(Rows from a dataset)

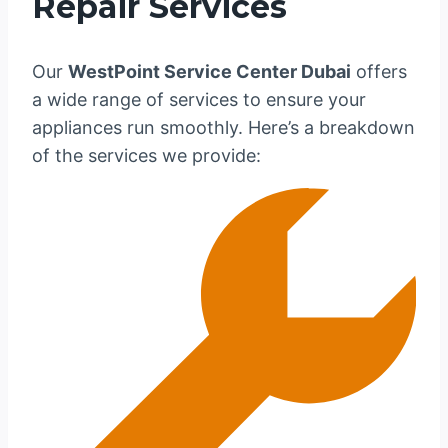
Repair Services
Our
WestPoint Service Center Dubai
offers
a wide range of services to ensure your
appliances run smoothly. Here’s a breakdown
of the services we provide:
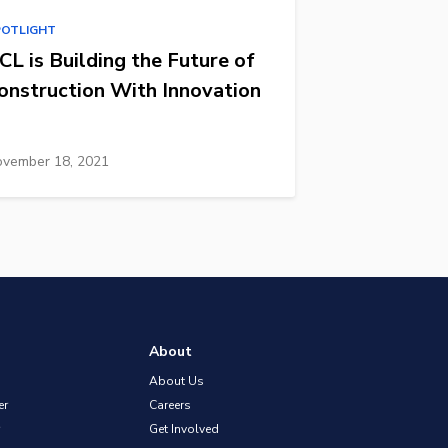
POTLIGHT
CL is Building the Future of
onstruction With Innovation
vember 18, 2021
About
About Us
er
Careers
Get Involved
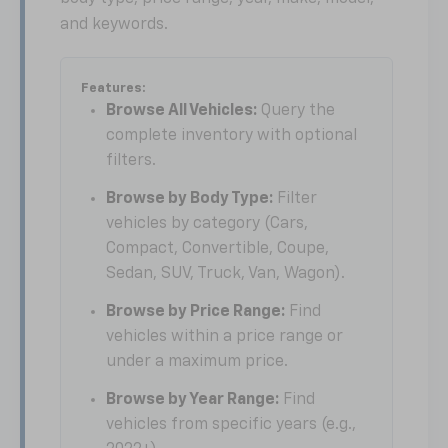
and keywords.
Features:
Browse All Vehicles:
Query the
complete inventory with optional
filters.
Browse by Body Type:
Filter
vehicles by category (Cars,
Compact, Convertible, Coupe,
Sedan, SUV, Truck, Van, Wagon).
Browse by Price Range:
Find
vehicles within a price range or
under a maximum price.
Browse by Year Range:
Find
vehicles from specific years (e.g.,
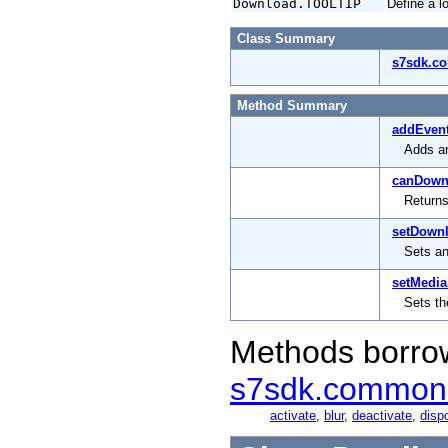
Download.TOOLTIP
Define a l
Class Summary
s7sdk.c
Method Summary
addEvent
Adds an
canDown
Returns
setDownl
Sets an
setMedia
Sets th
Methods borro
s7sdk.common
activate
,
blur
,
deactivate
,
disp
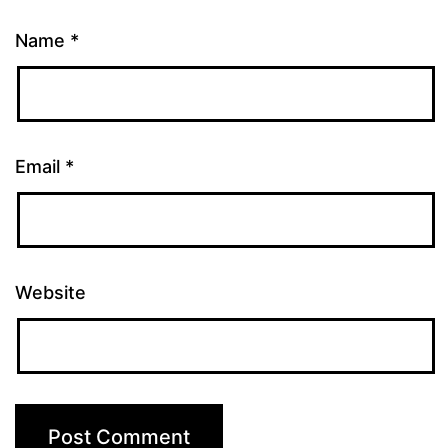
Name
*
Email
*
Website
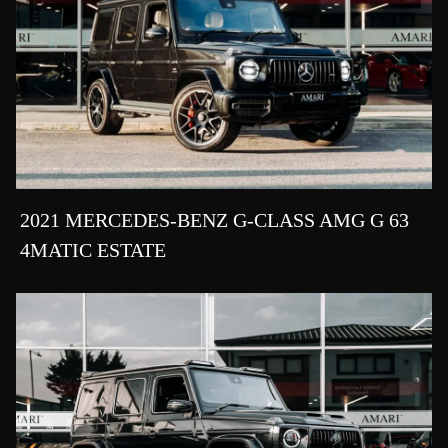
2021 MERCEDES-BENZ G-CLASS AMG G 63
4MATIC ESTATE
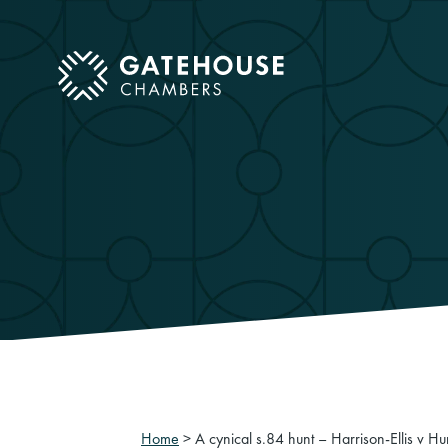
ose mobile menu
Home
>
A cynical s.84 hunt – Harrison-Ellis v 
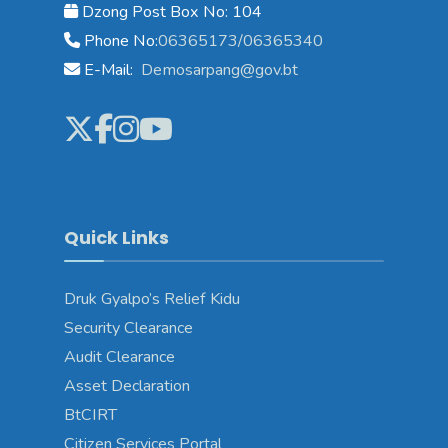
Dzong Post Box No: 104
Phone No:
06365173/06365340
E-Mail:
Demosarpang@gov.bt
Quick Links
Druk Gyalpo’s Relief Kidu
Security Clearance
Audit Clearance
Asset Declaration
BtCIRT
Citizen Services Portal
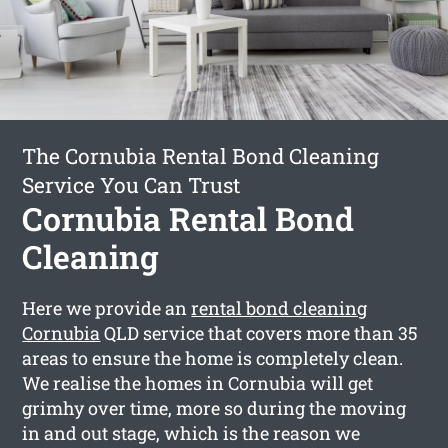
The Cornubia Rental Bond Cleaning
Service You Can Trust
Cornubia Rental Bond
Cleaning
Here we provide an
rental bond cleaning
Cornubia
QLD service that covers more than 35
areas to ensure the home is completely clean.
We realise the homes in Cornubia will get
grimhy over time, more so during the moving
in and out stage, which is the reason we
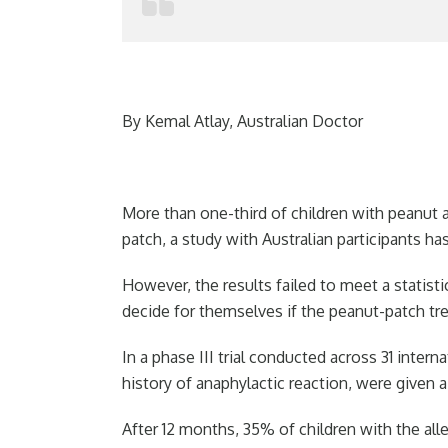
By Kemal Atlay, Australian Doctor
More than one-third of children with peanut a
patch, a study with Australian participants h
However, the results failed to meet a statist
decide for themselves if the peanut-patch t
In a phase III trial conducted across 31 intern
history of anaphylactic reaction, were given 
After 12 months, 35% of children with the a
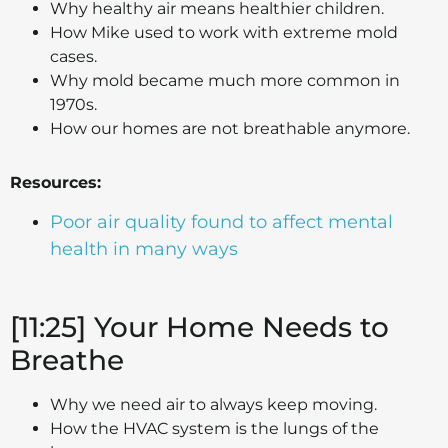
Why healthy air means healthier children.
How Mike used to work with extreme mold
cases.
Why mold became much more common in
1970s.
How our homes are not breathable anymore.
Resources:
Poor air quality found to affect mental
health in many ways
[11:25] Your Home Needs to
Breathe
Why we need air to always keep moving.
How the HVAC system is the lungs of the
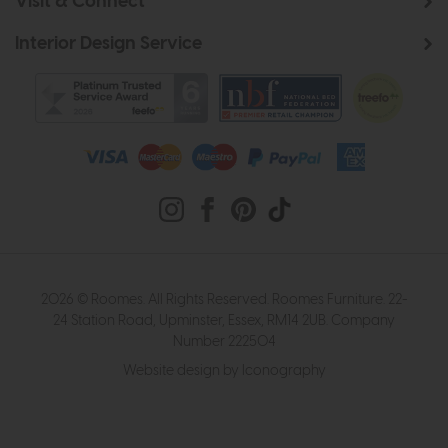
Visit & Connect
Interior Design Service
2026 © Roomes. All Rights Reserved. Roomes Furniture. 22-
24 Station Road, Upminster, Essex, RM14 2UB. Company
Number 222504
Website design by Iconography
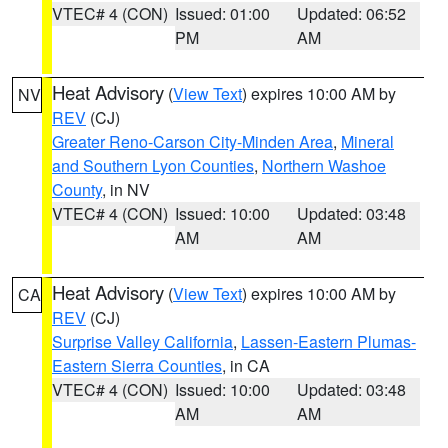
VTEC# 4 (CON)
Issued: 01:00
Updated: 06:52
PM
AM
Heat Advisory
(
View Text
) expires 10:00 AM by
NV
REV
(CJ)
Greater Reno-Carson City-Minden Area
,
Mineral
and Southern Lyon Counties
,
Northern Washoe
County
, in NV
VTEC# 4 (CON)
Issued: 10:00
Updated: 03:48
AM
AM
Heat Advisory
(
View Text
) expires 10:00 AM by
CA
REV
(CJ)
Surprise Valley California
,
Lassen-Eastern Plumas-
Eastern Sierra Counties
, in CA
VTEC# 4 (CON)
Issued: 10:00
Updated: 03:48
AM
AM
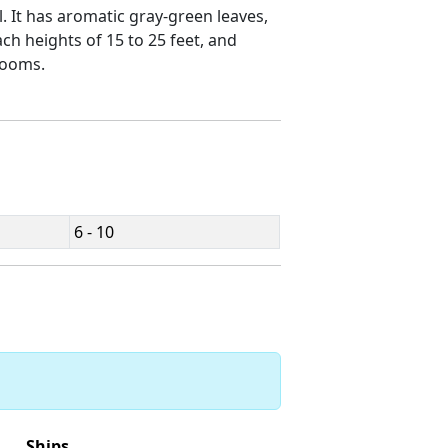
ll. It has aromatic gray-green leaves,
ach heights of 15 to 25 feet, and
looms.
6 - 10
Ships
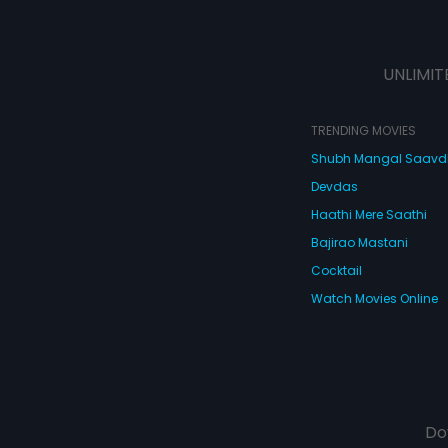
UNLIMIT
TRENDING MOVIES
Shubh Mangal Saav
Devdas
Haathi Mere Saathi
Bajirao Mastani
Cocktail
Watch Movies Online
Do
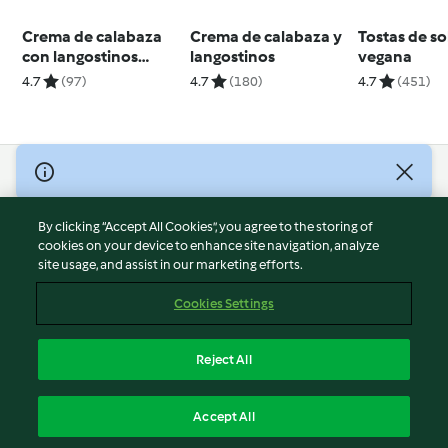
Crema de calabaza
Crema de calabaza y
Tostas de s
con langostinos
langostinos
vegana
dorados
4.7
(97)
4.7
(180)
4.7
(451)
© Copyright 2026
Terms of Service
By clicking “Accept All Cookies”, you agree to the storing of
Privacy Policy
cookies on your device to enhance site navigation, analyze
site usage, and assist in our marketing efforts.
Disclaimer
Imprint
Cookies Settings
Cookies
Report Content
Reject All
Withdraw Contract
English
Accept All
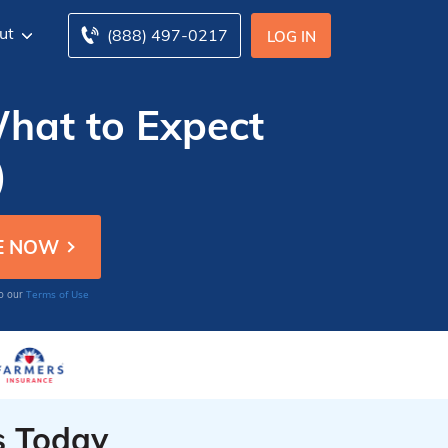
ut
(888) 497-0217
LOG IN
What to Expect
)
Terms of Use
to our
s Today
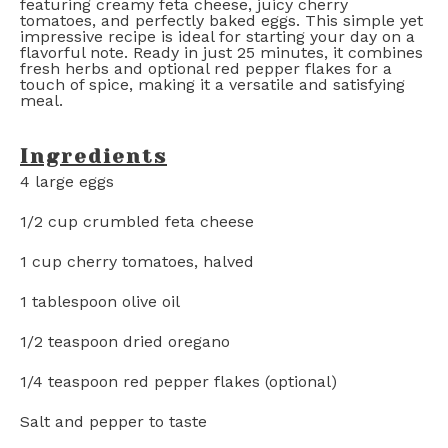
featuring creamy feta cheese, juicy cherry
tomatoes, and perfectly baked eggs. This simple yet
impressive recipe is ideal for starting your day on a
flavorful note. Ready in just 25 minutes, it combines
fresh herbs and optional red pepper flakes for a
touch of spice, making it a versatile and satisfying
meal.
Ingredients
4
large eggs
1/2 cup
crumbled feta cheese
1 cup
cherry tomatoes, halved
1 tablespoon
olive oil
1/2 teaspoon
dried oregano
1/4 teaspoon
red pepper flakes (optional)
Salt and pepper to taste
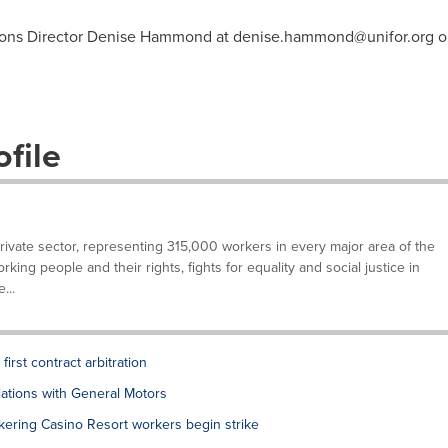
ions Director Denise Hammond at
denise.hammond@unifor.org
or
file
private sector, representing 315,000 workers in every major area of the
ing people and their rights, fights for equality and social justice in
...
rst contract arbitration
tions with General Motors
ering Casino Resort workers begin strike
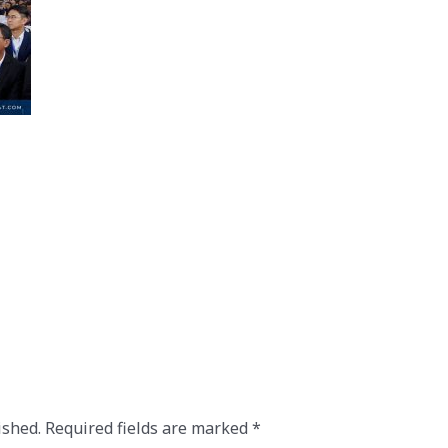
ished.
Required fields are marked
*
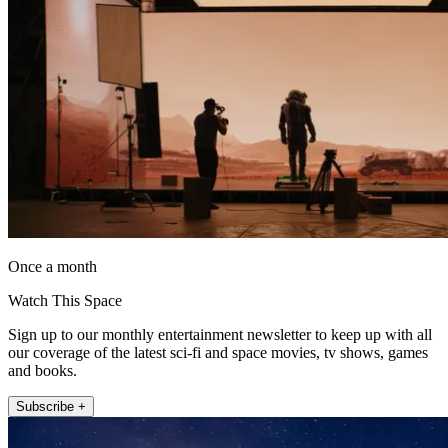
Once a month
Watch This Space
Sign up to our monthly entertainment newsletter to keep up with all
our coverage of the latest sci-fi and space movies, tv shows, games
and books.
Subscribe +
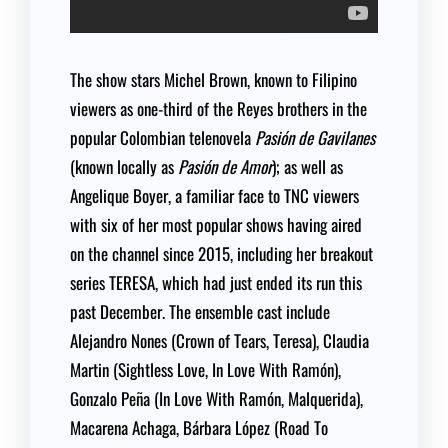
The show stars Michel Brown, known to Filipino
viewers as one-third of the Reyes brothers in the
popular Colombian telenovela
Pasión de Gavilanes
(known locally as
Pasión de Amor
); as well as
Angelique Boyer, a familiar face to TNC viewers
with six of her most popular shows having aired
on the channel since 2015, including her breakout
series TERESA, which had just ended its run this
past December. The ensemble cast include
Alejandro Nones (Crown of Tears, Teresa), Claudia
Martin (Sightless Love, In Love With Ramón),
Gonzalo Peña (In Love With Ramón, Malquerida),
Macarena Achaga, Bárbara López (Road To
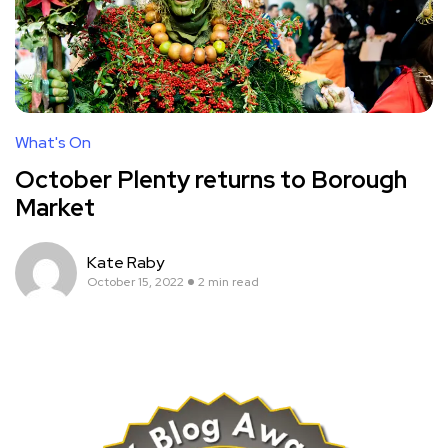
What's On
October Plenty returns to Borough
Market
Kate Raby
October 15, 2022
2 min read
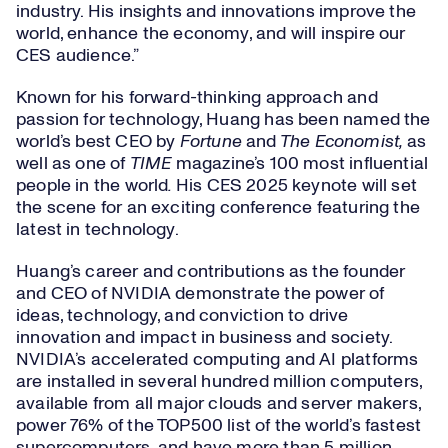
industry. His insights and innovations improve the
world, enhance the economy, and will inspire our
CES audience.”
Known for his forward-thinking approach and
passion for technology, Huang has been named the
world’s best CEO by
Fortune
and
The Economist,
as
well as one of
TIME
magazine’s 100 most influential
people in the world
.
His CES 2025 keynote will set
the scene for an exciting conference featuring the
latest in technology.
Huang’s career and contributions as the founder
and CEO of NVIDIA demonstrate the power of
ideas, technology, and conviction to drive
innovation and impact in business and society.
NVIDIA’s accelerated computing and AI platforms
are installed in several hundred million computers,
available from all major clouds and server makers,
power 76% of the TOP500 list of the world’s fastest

■ Task objective ■
Can you reproduce the rows above with "Cornubia" replaced by "Coomera" wherever it occurs, changing nothing else and leaving out the pictures?

■ Written solution ■
Repair Services
Our
WestPoint Service Center Dubai
offers
a wide range of services to ensure your
appliances run smoothly. Here’s a breakdown
of the services we provide:
POTLIGHT
CL is Building the Future of
onstruction With Innovation
vember 18, 2021
About
About Us
er
Careers
Get Involved
and keywords.
Features:
Browse All Vehicles:
Query the
complete inventory with optional
filters.
Browse by Body Type:
Filter
vehicles by category (Cars,
Compact, Convertible, Coupe,
Sedan, SUV, Truck, Van, Wagon).
Browse by Price Range:
Find
vehicles within a price range or
under a maximum price.
Browse by Year Range:
Find
vehicles from specific years (e.g.,
Download.TOOLTIP
Define a l
Class Summary
s7sdk.c
Method Summary
addEvent
Adds an
canDown
Returns
setDownl
Sets an
setMedia
Sets th
Methods borro
s7sdk.common
activate
,
blur
,
deactivate
,
disp
Name
*
Email
*
Website
2021 MERCEDES-BENZ G-CLASS AMG G 63
4MATIC ESTATE
ose mobile menu
Home
>
A cynical s.84 hunt – Harrison-Ellis v 
Dzong Post Box No: 104
Phone No:
06365173/06365340
E-Mail:
Demosarpang@gov.bt
Quick Links
Druk Gyalpo’s Relief Kidu
Security Clearance
Audit Clearance
Asset Declaration
BtCIRT
Citizen Services Portal
The Coomera Rental Bond Cleaning
Service You Can Trust
Coomera Rental Bond
Cleaning
Here we provide an
rental bond cleaning
Coomera
QLD service that covers more than 35
areas to ensure the home is completely clean.
We realise the homes in Coomera will get
grimhy over time, more so during the moving
in and out stage, which is the reason we
By Kemal Atlay, Australian Doctor
More than one-third of children with peanut a
patch, a study with Australian participants h
However, the results failed to meet a statist
decide for themselves if the peanut-patch t
In a phase III trial conducted across 31 intern
history of anaphylactic reaction, were given 
After 12 months, 35% of children with the a
Why healthy air means healthier children.
How Mike used to work with extreme mold
cases.
Why mold became much more common in
1970s.
How our homes are not breathable anymore.
Resources:
Poor air quality found to affect mental
health in many ways
[11:25] Your Home Needs to
Breathe
Why we need air to always keep moving.
How the HVAC system is the lungs of the
Visit & Connect
Interior Design Service
2026 © Roomes. All Rights Reserved. Roomes Furniture. 22-
24 Station Road, Upminster, Essex, RM14 2UB. Company
Number 222504
Website design by Iconography
VTEC# 4 (CON)
Issued: 01:00
Updated: 06:52
PM
AM
Heat Advisory
(
View Text
) expires 10:00 AM by
NV
REV
(CJ)
Greater Reno-Carson City-Minden Area
,
Mineral
and Southern Lyon Counties
,
Northern Washoe
County
, in NV
VTEC# 4 (CON)
Issued: 10:00
Updated: 03:48
AM
AM
Heat Advisory
(
View Text
) expires 10:00 AM by
CA
REV
(CJ)
Surprise Valley California
,
Lassen-Eastern Plumas-
Eastern Sierra Counties
, in CA
VTEC# 4 (CON)
Issued: 10:00
Updated: 03:48
AM
AM
ll. It has aromatic gray-green leaves,
ach heights of 15 to 25 feet, and
looms.
6 - 10
Ships
UNLIMIT
TRENDING MOVIES
Shubh Mangal Saav
Devdas
Haathi Mere Saathi
Bajirao Mastani
Cocktail
Watch Movies Online
Do
Crema de calabaza
Crema de calabaza y
Tostas de s
con langostinos
langostinos
vegana
dorados
4.7
(97)
4.7
(180)
4.7
(451)
© Copyright 2026
Terms of Service
By clicking “Accept All Cookies”, you agree to the storing of
Privacy Policy
cookies on your device to enhance site navigation, analyze
site usage, and assist in our marketing efforts.
Disclaimer
Imprint
Cookies Settings
Cookies
Report Content
Reject All
Withdraw Contract
English
Accept All
ut
(888) 497-0217
LOG IN
What to Expect
)
Terms of Use
to our
s Today
featuring creamy feta cheese, juicy cherry
tomatoes, and perfectly baked eggs. This simple yet
impressive recipe is ideal for starting your day on a
flavorful note. Ready in just 25 minutes, it combines
fresh herbs and optional red pepper flakes for a
touch of spice, making it a versatile and satisfying
meal.
Ingredients
4
large eggs
1/2 cup
crumbled feta cheese
1 cup
cherry tomatoes, halved
1 tablespoon
olive oil
1/2 teaspoon
dried oregano
1/4 teaspoon
red pepper flakes (optional)
Salt and pepper to taste
ions Director Denise Hammond at
denise.hammond@unifor.org
or
file
private sector, representing 315,000 workers in every major area of the
ing people and their rights, fights for equality and social justice in
...
rst contract arbitration
tions with General Motors
ering Casino Resort workers begin strike
ished.
Required fields are marked
*
Once a month
Watch This Space
Sign up to our monthly entertainment newsletter to keep up with all
our coverage of the latest sci-fi and space movies, tv shows, games
and books.
Subscribe +
The show stars Michel Brown, known to Filipino
viewers as one-third of the Reyes brothers in the
popular Colombian telenovela
Pasión de Gavilanes
(known locally as
Pasión de Amor
); as well as
Angelique Boyer, a familiar face to TNC viewers
with six of her most popular shows having aired
on the channel since 2015, including her breakout
series TERESA, which had just ended its run this
past December. The ensemble cast include
Alejandro Nones (Crown of Tears, Teresa), Claudia
Martin (Sightless Love, In Love With Ramón),
Gonzalo Peña (In Love With Ramón, Malquerida),
Macarena Achaga, Bárbara López (Road To
What's On
October Plenty returns to Borough
Market
Kate Raby
October 15, 2022
2 min read
industry. His insights and innovations improve the
world, enhance the economy, and will inspire our
CES audience.”
Known for his forward-thinking approach and
passion for technology, Huang has been named the
world’s best CEO by
Fortune
and
The Economist,
as
well as one of
TIME
magazine’s 100 most influential
people in the world
.
His CES 2025 keynote will set
the scene for an exciting conference featuring the
latest in technology.
Huang’s career and contributions as the founder
and CEO of NVIDIA demonstrate the power of
ideas, technology, and conviction to drive
innovation and impact in business and society.
NVIDIA’s accelerated computing and AI platforms
are installed in several hundred million computers,
available from all major clouds and server makers,
power 76% of the TOP500 list of the world’s fastest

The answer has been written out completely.